TRY IT:
Rewrite the passage on fast food wrappers from the words "Do you remember" through the words "and stainless steel.", replacing "non-stick" with "Teflon".

PASSAGE:
_ _ _

Toxins in fast food wrappers leach into your food.
Do you remember hearing all about the dangers of Teflon? Coated with PFOA (a known carcinogen) the non-stick pots that many were using to try to cook more healthfully suddenly became a toxic concern when research about the dangers of the PFOA coating became mainstream news.
As a result millions of home cooks eschewed non-stick pans altogether, choosing instead to cook with good old cast iron, ceramic-coated pans and stainless steel.
Fast forward 10 years and the concern that we all thought was regulated out of existence (many manufacturers voluntarily agreed to remove PFOA from their non-stick formula) has reached the popular media again.
(I should add that there was always concern that the replacements for PFOA – referred to as PFCS or PFAS for short – could be equally toxic, it’s just that he research hadn’t caught up with the compounds.)
It’s the fast food wrappers that we now have to worry about.They’re treated with a PFC coating to keep grease and moisture from seeping through and when hot food in placed against the wrappers, some of the chemical compound seeps into the food. Grease and oil makes it especially easy for the chemicals to leach into the food.

_ _ _

EXTRACTED ENTRIES:
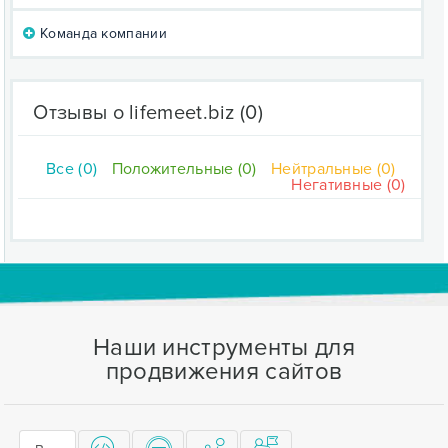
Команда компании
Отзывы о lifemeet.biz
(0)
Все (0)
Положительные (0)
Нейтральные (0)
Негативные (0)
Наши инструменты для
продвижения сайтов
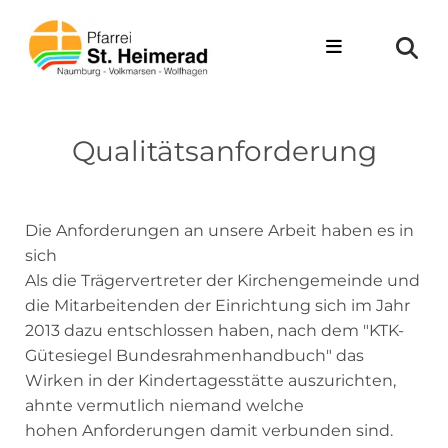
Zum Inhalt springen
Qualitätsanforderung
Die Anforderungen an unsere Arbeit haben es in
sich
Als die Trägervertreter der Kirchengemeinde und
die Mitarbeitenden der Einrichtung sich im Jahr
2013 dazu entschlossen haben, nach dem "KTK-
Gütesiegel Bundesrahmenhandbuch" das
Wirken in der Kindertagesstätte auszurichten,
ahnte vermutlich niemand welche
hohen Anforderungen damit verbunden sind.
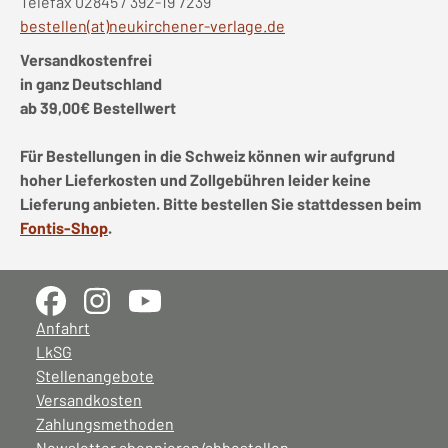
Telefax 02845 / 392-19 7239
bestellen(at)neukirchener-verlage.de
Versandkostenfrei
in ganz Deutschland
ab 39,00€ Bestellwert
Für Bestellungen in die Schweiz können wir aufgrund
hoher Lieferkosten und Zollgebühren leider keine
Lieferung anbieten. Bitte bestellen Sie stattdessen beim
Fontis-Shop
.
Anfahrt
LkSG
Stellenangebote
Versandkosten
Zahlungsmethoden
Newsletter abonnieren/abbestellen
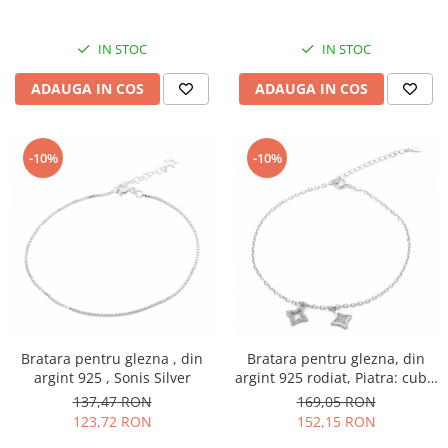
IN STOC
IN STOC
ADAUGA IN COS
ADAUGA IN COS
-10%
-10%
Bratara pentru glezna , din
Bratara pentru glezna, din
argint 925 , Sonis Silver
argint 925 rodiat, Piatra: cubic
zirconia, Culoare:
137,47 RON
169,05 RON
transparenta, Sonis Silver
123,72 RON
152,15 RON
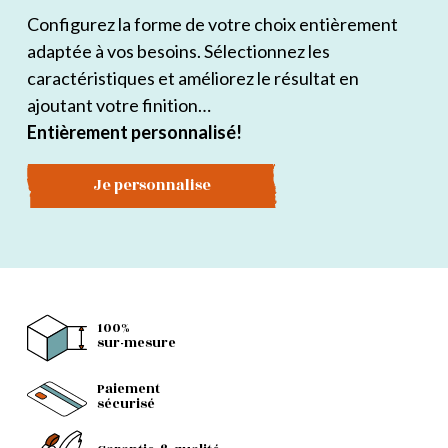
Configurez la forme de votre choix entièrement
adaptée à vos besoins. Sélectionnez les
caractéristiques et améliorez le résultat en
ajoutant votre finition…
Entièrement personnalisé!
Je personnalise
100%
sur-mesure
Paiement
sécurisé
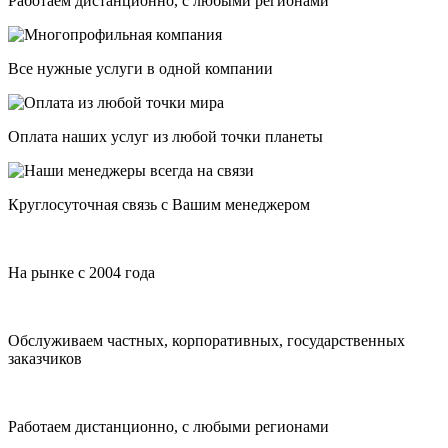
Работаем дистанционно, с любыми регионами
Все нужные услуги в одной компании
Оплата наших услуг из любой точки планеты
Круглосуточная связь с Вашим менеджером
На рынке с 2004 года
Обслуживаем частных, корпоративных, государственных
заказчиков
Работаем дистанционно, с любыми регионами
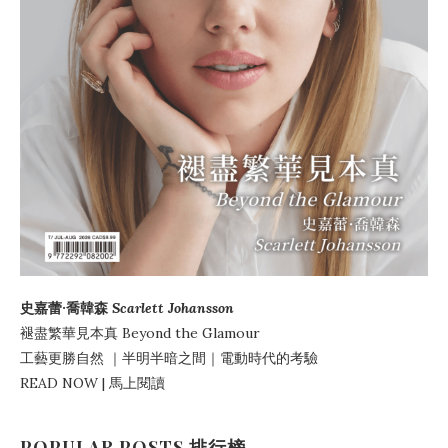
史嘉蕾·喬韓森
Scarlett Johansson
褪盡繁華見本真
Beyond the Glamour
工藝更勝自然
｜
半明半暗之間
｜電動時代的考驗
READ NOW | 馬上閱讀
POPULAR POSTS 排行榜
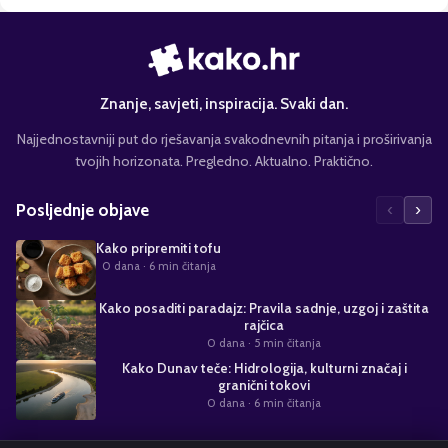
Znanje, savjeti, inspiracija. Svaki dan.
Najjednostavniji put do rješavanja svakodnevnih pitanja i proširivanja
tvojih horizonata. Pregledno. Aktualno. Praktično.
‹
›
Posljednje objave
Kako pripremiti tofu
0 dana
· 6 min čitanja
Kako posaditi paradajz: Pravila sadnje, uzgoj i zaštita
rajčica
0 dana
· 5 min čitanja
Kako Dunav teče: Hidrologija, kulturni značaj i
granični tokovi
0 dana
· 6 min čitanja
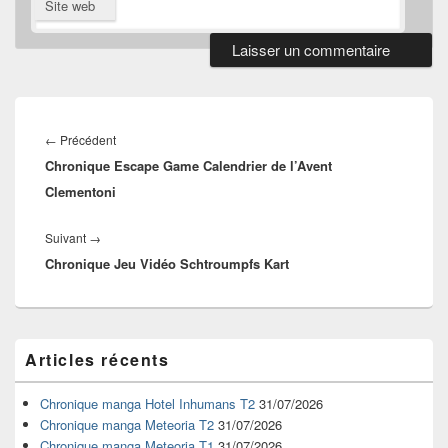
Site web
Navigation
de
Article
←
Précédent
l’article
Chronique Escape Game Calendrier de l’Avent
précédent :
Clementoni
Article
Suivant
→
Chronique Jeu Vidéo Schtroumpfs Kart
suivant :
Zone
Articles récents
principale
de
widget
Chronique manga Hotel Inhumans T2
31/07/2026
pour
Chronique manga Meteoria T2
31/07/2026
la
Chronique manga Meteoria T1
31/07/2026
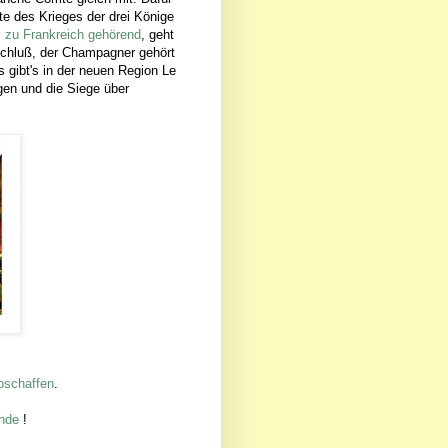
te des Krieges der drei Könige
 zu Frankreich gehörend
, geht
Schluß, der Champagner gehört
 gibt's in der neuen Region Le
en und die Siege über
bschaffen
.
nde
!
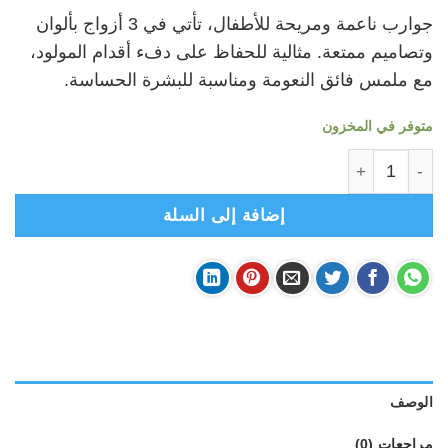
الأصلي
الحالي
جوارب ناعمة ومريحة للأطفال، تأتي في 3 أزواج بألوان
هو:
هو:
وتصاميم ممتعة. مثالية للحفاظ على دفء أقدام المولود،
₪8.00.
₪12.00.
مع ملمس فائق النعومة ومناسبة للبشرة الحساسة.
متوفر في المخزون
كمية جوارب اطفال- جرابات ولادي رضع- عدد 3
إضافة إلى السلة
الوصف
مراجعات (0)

_ _ _

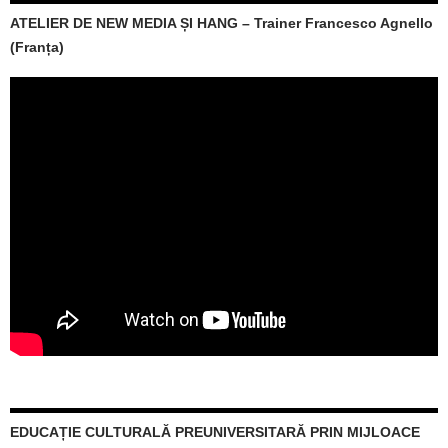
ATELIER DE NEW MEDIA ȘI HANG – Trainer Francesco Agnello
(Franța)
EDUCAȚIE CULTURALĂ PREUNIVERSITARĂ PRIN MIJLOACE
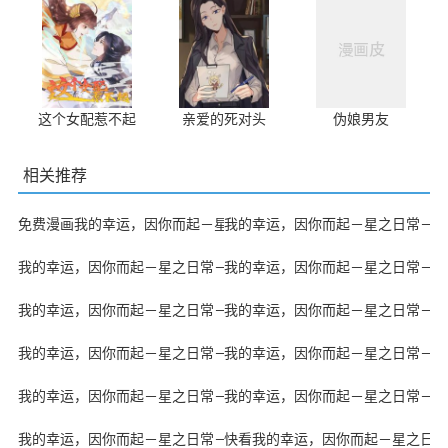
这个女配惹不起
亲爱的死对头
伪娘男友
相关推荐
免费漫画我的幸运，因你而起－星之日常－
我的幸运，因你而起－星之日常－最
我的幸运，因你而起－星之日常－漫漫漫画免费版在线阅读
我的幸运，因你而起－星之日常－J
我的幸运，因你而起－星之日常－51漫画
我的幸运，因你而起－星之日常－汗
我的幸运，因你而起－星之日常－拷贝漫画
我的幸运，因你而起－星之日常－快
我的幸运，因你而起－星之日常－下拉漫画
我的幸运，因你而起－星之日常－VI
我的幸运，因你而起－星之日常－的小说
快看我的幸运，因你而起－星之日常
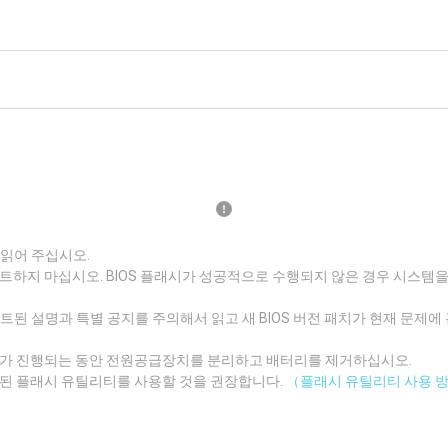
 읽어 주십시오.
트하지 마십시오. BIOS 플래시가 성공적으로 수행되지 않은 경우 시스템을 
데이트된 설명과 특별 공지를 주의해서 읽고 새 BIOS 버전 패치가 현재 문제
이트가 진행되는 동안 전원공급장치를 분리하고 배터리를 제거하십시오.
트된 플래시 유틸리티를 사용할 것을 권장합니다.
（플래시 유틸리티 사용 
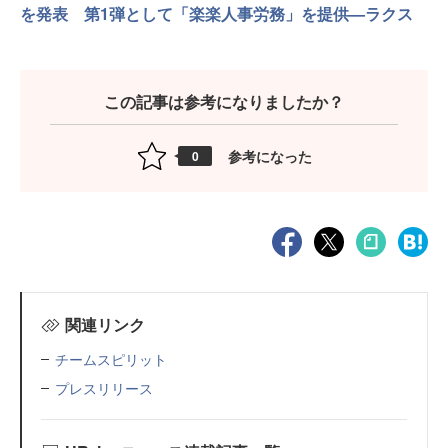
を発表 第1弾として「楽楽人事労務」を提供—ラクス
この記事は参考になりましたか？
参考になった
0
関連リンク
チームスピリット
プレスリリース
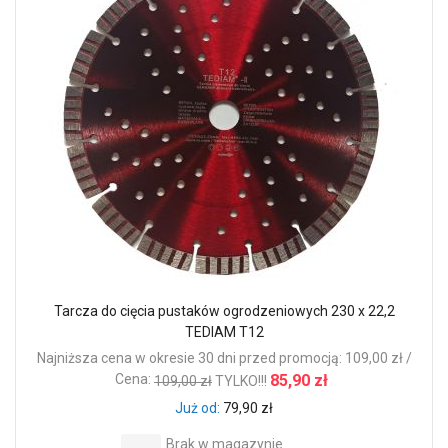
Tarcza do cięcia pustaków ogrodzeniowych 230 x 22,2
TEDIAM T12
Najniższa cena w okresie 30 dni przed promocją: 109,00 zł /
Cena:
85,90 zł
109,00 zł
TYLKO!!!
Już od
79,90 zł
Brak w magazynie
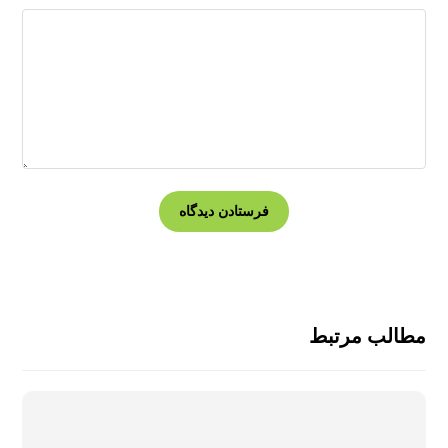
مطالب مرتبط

_ _ _

SOLUTION FOR THIS EXERCISE:
Do you remember hearing all about the dangers of Teflon? Coated with PFOA (a known carcinogen) the Teflon pots that many were using to try to cook more healthfully suddenly became a toxic concern when research about the dangers of the PFOA coating became mainstream news.
As a result millions of home cooks eschewed Teflon pans altogether, choosing instead to cook with good old cast iron, ceramic-coated pans and stainless steel.